The demonetization of Rs.500 and Rs.1000 notes on November 8, 2016 has become a matter of intense debate. Many countries have interrupted the production of high-value banknotes because they are often used for money laundering and organized crime. The demonetization of India is considerably different from the elimination of high-value notes, since in other countries, elimination generally involves stopping the production of high-value notes and asking banks to return such notes for destruction by the government. central bank. But in the case of India, high-value notes are still legal.
The constitutional gaps indicated by many of the juridical fraternity can also be challenged. The claim that the demonetization campaign contravenes freedom of commerce and commerce under Article 19 (1) (g) of the Constitution of India is a misleading notion for the precise reason that this freedom is subject to restrictions on The liberties of that article 19 of the Constitution of India entails. Any freedom guaranteed by article 19 may be limited to the general public interest. Another constitutional provision that has allegedly been violated is the right to property under Article 300-A and it is quite clear that there is no deprivation of property as such, but only of property that has been illegally acquired. This can be recognized as an equitable restriction.

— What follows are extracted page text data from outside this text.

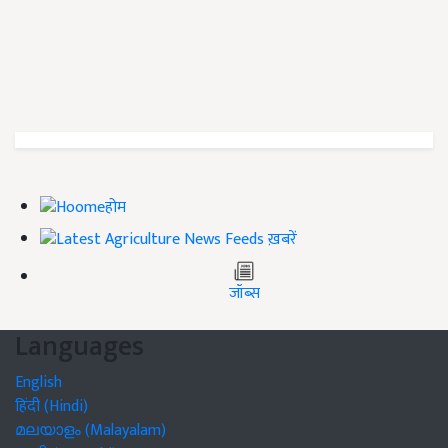
होम
ख़बरें
जॉब्स
Languages
English
हिंदी (Hindi)
മലയാളം (Malayalam)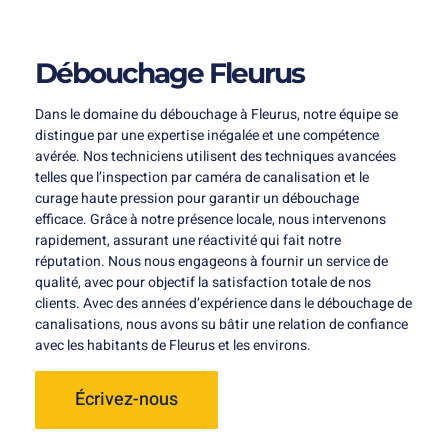
Débouchage Fleurus
Dans le domaine du débouchage à Fleurus, notre équipe se
distingue par une expertise inégalée et une compétence
avérée. Nos techniciens utilisent des techniques avancées
telles que l’inspection par caméra de canalisation et le
curage haute pression pour garantir un débouchage
efficace. Grâce à notre présence locale, nous intervenons
rapidement, assurant une réactivité qui fait notre
réputation. Nous nous engageons à fournir un service de
qualité, avec pour objectif la satisfaction totale de nos
clients. Avec des années d’expérience dans le débouchage de
canalisations, nous avons su bâtir une relation de confiance
avec les habitants de Fleurus et les environs.
Écrivez-nous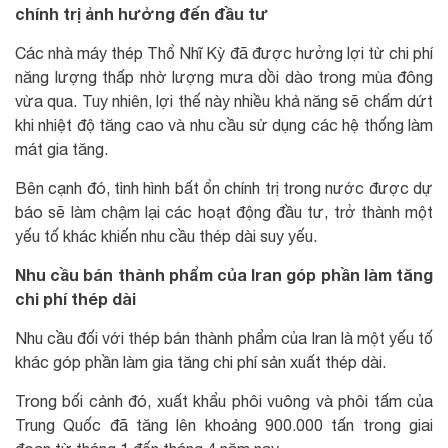
chính trị ảnh hưởng đến đầu tư
Các nhà máy thép Thổ Nhĩ Kỳ đã được hưởng lợi từ chi phí
năng lượng thấp nhờ lượng mưa dồi dào trong mùa đông
vừa qua. Tuy nhiên, lợi thế này nhiều khả năng sẽ chấm dứt
khi nhiệt độ tăng cao và nhu cầu sử dụng các hệ thống làm
mát gia tăng.
Bên cạnh đó, tình hình bất ổn chính trị trong nước được dự
báo sẽ làm chậm lại các hoạt động đầu tư, trở thành một
yếu tố khác khiến nhu cầu thép dài suy yếu.
Nhu cầu bán thành phẩm của Iran góp phần làm tăng
chi phí thép dài
Nhu cầu đối với thép bán thành phẩm của Iran là một yếu tố
khác góp phần làm gia tăng chi phí sản xuất thép dài.
Trong bối cảnh đó, xuất khẩu phôi vuông và phôi tấm của
Trung Quốc đã tăng lên khoảng 900.000 tấn trong giai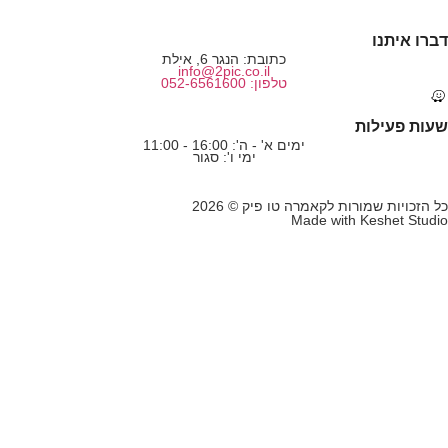
ברו איתנו
כתובת: הנגר 6, אילת
info@2pic.co.il
טלפון: 052-6561600
עות פעילות
ימים א' - ה': 16:00 - 11:00
ימי ו': סגור
ל הזכויות שמורות לקאמרה טו פיק © 2026
Made with
Keshet Studi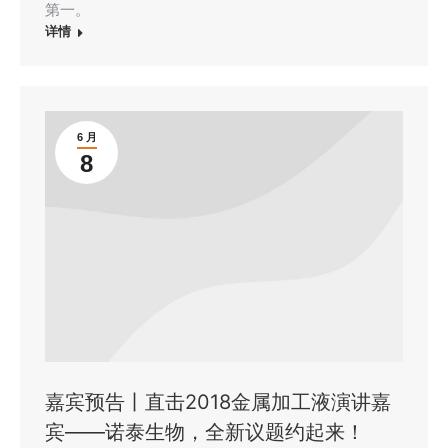
第一。
详情
6 月
8
嘉宾预告丨直击2018金属加工液演讲嘉
宾——诺泰生物，全新议题约起来！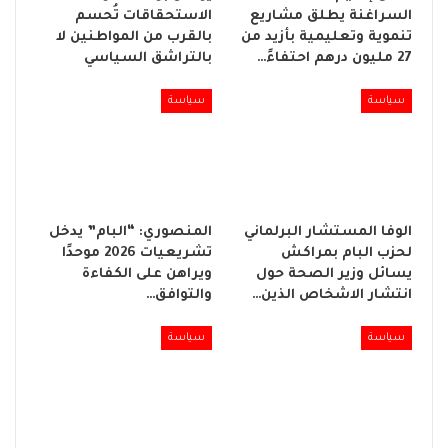
السراغنة يطلق مشاريع
الاستحقاقات تُحسم
تنموية وتعليمية بأزيد من
بالقرب من المواطنين لا
27 مليون درهم احتفاءً…
بالتراشق السياسي
سياسة
سياسة
الوفا المستشار البرلماني
المنصوري: “البام” يدخل
لحزب البام بمراكش
تشريعيات 2026 موحدًا
يسائل وزير الصحة حول
ويراهن على الكفاءة
انتشار الاشخاص الذين…
والتوافق…
سياسة
سياسة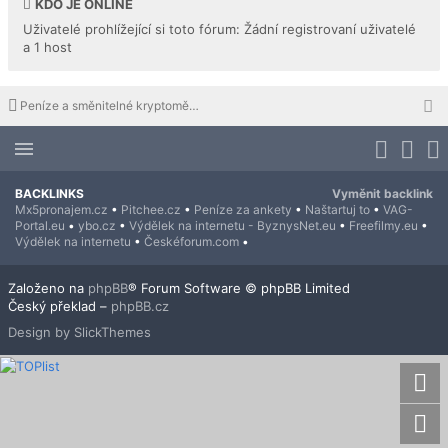
KDO JE ONLINE
Uživatelé prohlížející si toto fórum: Žádní registrovaní uživatelé
a 1 host
Peníze a směnitelné kryptoměny ZDARMA
BACKLINKS
Vyměnit backlink
Mx5pronajem.cz
•
Pitchee.cz
•
Peníze za ankety
•
Naštartuj to
•
VAG-
Portal.eu
•
ybo.cz
•
Výdělek na internetu - ByznysNet.eu
•
Freefilmy.eu
•
Výdělek na internetu
•
Českéforum.com
•
Založeno na
phpBB
® Forum Software © phpBB Limited
Český překlad –
phpBB.cz
Design by SlickThemes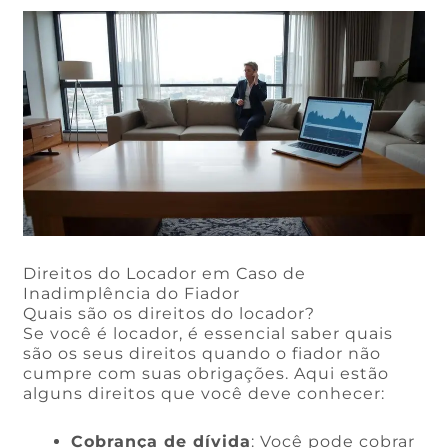
Direitos do Locador em Caso de
Inadimplência do Fiador
Quais são os direitos do locador?
Se você é locador, é essencial saber quais
são os seus direitos quando o fiador não
cumpre com suas obrigações. Aqui estão
alguns direitos que você deve conhecer:
Cobrança de dívida
: Você pode cobrar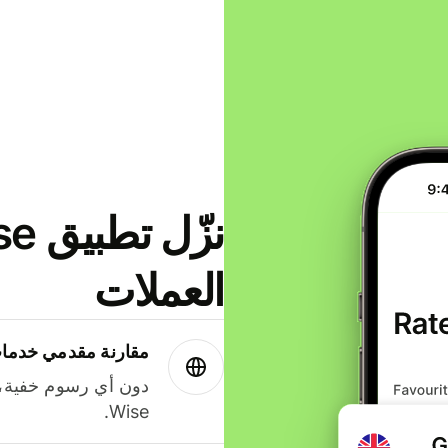
العملات
مقارنة مقدمي خدمات
دون أي رسوم خفية،
Wise.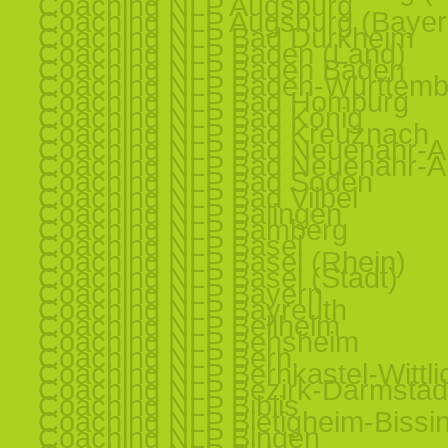
Coaching NLP Augsburg
Coaching NLP Augsburg (Bayer
Coaching NLP Bad Dürkheim
Coaching NLP Baden (Land)
Coaching NLP Baden Baden
Coaching NLP Baden-Württemb
Coaching NLP Bad Homburg
Coaching NLP Bad König
Coaching NLP Bad Kreuznach
Coaching NLP Bad Neuenahr-Ah
Coaching NLP Bad Neuenahr-Ah
Coaching NLP Bad Soden
Coaching NLP Bad Vilbel
Coaching NLP Balingen
Coaching NLP Bamberg
Coaching NLP Basel
Coaching NLP Basel (Rhein)
Coaching NLP Basel (Stadt)
Coaching NLP Bayern
Coaching NLP Bayreuth
Coaching NLP Bellheim
Coaching NLP Bensheim
Coaching NLP Bern
Coaching NLP Bernkastel-Wittli
Coaching NLP Bezirk-Darmstad
Coaching NLP Biblis
Coaching NLP Bietigheim-Bissi
Coaching NLP Bingen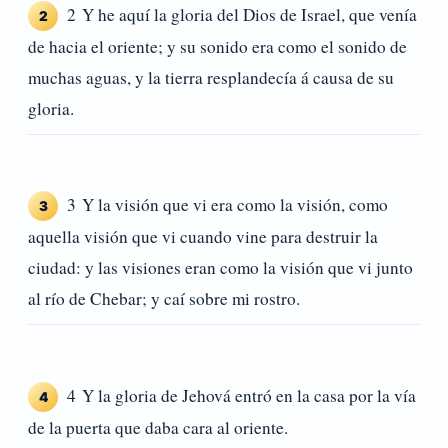
2 Y he aquí la gloria del Dios de Israel, que venía
2
de hacia el oriente; y su sonido era como el sonido de
muchas aguas, y la tierra resplandecía á causa de su
gloria.
3 Y la visión que vi era como la visión, como
3
aquella visión que vi cuando vine para destruir la
ciudad: y las visiones eran como la visión que vi junto
al río de Chebar; y caí sobre mi rostro.
4 Y la gloria de Jehová entró en la casa por la vía
4
de la puerta que daba cara al oriente.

The main legal issue was with respect to the responsibility of the Center and the Reserve Bank of India for the exchange of the demonetized Rs. 500 and Rs. 1000 notes Finally, this has been established with the approval of the Ordinance of Bank Notes Specified (Cessation of Responsibilities), 2016, which establishes the possession of Rs. 500 and Rs. 1000 notes, beyond a court, a criminal offense that imposes a penalty of up to Rs. 10,000.
Demonetization is one of the most important reasons for the tax reforms that lead to strengthening the Indian economy.